MySQL Bugs: #78686: MTS slave deadlock if relay log index file is corrupted

Bug #78686	MTS slave deadlock if relay log index file is corrupted
Submitted:	2 Oct 2015 18:25	Modified:	27 Nov 2015 12:43
Reporter:	Santosh Praneeth Banda	Email Updates:
Status:	Can't repeat	Impact on me:	None
Category:	MySQL Server: Replication	Severity:	S2 (Serious)
Version:	5.6.24	OS:	Any
Assigned to:		CPU Architecture:	Any

Description:
If relay log index file is corrupted or if there is some error opening new relay log file, MTS slave may get deadlocked if coordinator (i.e; SQL thread) is in the middle of a group (mts_group_status::MTS_IN_GROUP enum in the code).
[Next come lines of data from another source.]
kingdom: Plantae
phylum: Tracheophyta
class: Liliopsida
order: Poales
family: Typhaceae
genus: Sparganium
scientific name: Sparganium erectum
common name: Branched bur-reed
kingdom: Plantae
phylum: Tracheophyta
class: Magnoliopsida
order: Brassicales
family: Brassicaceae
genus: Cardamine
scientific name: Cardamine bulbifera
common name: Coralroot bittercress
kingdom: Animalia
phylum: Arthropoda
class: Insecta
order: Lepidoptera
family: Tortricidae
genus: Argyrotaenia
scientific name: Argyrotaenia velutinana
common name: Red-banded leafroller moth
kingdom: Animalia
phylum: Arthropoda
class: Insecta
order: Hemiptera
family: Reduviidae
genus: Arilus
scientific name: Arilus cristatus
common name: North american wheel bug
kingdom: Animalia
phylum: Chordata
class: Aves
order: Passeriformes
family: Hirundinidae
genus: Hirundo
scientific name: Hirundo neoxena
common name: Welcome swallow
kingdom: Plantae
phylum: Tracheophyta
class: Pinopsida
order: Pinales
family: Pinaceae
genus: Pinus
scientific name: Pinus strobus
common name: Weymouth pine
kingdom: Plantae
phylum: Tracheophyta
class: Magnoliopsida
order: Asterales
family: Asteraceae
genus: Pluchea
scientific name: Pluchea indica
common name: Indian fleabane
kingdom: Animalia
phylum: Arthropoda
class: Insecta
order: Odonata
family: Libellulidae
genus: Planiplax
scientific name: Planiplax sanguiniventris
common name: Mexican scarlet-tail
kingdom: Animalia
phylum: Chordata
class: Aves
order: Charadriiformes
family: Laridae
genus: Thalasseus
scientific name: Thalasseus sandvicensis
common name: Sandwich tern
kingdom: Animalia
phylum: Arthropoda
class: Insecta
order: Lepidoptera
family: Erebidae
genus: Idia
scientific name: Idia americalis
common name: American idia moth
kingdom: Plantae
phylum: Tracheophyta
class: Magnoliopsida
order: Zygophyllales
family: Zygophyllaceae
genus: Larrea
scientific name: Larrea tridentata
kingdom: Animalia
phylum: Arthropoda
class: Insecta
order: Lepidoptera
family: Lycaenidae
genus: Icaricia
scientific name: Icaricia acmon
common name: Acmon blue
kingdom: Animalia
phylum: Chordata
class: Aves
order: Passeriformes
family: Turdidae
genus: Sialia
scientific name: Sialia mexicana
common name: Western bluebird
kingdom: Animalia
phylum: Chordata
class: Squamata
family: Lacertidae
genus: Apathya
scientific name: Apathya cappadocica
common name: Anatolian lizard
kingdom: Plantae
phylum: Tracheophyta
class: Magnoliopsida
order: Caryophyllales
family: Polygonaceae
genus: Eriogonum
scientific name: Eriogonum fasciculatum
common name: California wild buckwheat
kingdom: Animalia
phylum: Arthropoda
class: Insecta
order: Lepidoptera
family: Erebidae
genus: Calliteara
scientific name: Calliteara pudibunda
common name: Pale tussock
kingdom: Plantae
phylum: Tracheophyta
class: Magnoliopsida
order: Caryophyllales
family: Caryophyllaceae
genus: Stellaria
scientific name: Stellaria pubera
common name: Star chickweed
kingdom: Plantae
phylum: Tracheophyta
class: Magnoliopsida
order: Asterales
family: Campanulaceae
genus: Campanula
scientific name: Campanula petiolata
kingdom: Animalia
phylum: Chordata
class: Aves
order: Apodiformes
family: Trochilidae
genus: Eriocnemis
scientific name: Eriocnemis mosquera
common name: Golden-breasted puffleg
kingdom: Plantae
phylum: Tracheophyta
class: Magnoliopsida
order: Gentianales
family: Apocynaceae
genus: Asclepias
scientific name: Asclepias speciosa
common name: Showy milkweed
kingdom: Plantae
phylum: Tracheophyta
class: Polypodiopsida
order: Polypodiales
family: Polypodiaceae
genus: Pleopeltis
The coordinator thread errors out and tries to stop worker threads cleanly. So it waits for workers to finish their current scheduled transactions, but the worker which received partial transaction is waiting on coordinator for terminal event. So the deadlock. Subsequently STOP SLAVE is blocked which in turn blocks SHOW SLAVE STATUS

How to repeat:
1. stop slave while IO thread in the middle of a transaction (group)
2. rotate relay log and introduce corruption in relay log index file. Or removing the newly created relay log file should also introduce the bug
3. start slave
4. check for the deadlock

SHOW PROCESSLIST should show "Waiting for Slave Worker to release partition" for SQL thread and "Waiting for an event from Coordinator" for worker threads

Suggested fix:
mts_group_status should be set properly if there is any error in SQL thread while executing relay log events

diff --git a/sql/rpl_slave.cc b/sql/rpl_slave.cc
index d002873..8ad3810 100644
--- a/sql/rpl_slave.cc
+++ b/sql/rpl_slave.cc
@@ -4534,6 +4534,7 @@ static int exec_relay_log_event(THD* thd, Relay_log_info* rli)
       delete ev;
     DBUG_RETURN(exec_res);
   }
+  rli->mts_group_status= Relay_log_info::MTS_KILLED_GROUP;
   mysql_mutex_unlock(&rli->data_lock);
   rli->report(ERROR_LEVEL, ER_SLAVE_RELAY_LOG_READ_FAILURE,
               ER(ER_SLAVE_RELAY_LOG_READ_FAILURE), "\

Thanks for the bug report. I did verify this against 5.6.24, but was unable to do it against 5.6.26. The patch for bug#75525 fix this one as well.